In Rio de Janeiro state, civilians continue to be at high risk of being caught in the crossfire of clashes between criminal groups, as well as clashes between these groups and state forces. In Curicica neighborhood, in the West Zone of Rio de Janeiro city, a four-year-old girl was shot in the head and severely injured during a shoot-out between rival police militia groups last week. In Morro do Adeus community, in the North Zone of the city, a nurse on her way to work was shot and injured during an armed clash between Red Command (CV) suspects and military police officers. At least four other civilians were shot and wounded amid shoot-outs in Rio de Janeiro state last week.
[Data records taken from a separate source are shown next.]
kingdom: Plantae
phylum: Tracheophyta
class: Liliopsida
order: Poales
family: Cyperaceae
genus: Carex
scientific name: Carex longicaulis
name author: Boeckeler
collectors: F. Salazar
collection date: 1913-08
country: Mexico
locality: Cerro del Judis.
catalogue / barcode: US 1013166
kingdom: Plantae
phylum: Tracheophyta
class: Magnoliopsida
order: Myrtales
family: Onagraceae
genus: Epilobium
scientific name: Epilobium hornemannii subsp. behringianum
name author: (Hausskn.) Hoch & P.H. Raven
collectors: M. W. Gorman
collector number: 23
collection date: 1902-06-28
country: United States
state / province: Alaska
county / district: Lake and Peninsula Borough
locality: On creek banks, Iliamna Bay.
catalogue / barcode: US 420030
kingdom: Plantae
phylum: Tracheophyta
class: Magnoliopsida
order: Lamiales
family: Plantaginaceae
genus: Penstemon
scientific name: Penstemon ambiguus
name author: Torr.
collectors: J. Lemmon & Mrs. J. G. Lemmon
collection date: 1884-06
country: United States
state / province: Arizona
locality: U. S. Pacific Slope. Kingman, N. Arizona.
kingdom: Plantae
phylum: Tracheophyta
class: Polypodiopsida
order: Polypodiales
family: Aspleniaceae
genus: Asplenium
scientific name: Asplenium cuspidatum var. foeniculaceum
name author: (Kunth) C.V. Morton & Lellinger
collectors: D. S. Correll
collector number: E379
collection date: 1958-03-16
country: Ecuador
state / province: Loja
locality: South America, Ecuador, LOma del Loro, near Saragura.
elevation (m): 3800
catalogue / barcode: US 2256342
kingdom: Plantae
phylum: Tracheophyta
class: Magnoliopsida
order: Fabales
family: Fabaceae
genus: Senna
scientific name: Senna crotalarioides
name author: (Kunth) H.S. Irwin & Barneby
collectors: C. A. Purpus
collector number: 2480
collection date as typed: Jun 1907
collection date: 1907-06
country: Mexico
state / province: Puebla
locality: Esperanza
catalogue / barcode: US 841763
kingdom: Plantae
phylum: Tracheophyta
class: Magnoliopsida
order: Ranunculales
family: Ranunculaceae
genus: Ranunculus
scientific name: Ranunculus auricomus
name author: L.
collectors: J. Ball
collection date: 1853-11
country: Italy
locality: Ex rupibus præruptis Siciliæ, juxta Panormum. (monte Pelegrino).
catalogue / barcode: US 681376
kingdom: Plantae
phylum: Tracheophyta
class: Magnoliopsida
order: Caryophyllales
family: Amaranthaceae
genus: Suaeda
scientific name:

Meanwhile, in Chile, heightened levels of violence continued in Santiago for the second consecutive week. In the Metropolitana region, high school students took to the streets to demand improvements to infrastructure conditions and the curriculum, as well as the provision of food grants to students. Demonstrations turned violent in different communes of Santiago, with students installing barricades, throwing Molotov cocktails, and clashing with police forces. Two police officers and three police station maintenance workers were injured in the violence, while rioters set several vehicles on fire and looted commercial establishments. Continued outbreaks of violent demonstration activity contribute to the 134% increase in violence in the Metropolitana region last month relative to the past year flagged by ACLED’s Subnational Threat Tracker. The Subnational Tracker first warned of increased violence to come in Metropolitana in the past month.
In Venezuela, major coordinated protests continued to drive demonstration events across the country last week. On 29 May, retirees took to the streets on National Elders’ Day to demand better pensions, while professional drivers also coordinated protests against increased fuel prices. Meanwhile, health workers went on strike and held nationwide demonstrations outside hospitals after the Ministry of Health failed to deliver promised labor benefits.
Finally, in Argentina, women’s organizations took to the streets last week in several provinces to protest against femicide and gender-based violence under the movement Not One [Woman] Less (Ni una menos, in Spanish). Rallies took place during the seventh anniversary of the movement on 3 June, which started as a plea for justice over the femicide of a pregnant teenager who was killed by her boyfriend in Santa Fé province (Clarín, 3 June 2022). In recent years, the movement has also spread to other Latin American and European countries (Ambito, 3 June 2022).